AMP AD 2.0 is supporting new technologies, including cutting-edge, single-cell profiling and computational modeling, to enable a precision medicine approach to therapy development. Managed through the Foundation for the NIH (FNIH), AMP AD 2.0 brings together NIH, industry, non-profit and other organizations with a shared goal of using open science practices to accelerate the discovery of new drug targets, biomarkers and disease subtypes.
“Unraveling the complex biological mechanisms that cause Alzheimer’s disease is critical for therapeutic development,” said NIH Director Francis S. Collins, M.D., Ph.D. “AMP AD 2.0 aims to add greater precision to the molecular maps developed in the first iteration of this program. This will identify biological targets and biomarkers to inform new therapeutic interventions for specific disease subtypes.”
Alzheimer’s, the most common cause of dementia, affects an estimated 5.8 million Americans 65 and older. Because the prevalence of this disease is greater among Black and Latino Americans than among white Americans, AMP AD 2.0 will expand the molecular characterization of Alzheimer’s in brain, blood and spinal fluid samples collected in these diverse populations. These datasets will allow the AMP AD 2.0 research teams to refine the characterization of new targets, discover new fluid biomarkers, define disease subtypes and increase the understanding of causative factors and steps in disease progression. The knowledge gained will inform the development of therapies that can be tailored to different stages of the disease and diverse disease risk profiles.

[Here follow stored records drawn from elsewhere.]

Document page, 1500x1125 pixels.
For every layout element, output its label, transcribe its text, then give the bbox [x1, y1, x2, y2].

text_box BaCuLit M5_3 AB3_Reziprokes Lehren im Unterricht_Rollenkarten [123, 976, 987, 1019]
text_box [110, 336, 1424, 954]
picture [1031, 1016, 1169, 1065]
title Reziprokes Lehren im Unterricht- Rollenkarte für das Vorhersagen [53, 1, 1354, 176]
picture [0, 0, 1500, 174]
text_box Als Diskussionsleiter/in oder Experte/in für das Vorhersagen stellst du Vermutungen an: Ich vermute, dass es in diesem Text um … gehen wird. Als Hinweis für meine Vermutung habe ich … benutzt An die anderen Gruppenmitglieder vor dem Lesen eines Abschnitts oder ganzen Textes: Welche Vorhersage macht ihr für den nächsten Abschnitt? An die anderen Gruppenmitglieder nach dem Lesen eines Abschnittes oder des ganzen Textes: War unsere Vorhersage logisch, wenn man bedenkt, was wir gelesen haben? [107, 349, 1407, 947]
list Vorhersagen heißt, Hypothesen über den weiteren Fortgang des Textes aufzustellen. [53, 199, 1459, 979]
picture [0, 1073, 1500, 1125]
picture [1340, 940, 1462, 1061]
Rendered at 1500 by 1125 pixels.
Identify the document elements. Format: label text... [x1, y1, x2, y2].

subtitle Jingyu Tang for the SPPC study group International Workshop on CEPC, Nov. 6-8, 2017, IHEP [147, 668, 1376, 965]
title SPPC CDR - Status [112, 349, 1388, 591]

“AMP AD has helped transform the way we learn about the disease process and identify new targets for treatment,” said Richard J. Hodes, M.D., director of the National Institute on Aging (NIA), part of NIH. “By expanding the molecular characterization of Alzheimer’s disease to be more inclusive of diverse populations and by renewing the commitment to open science practices for sharing data, methods and results, we will enable researchers across the globe to better understand the complex nature of the disease and take a precision medicine approach to the development of effective treatments.”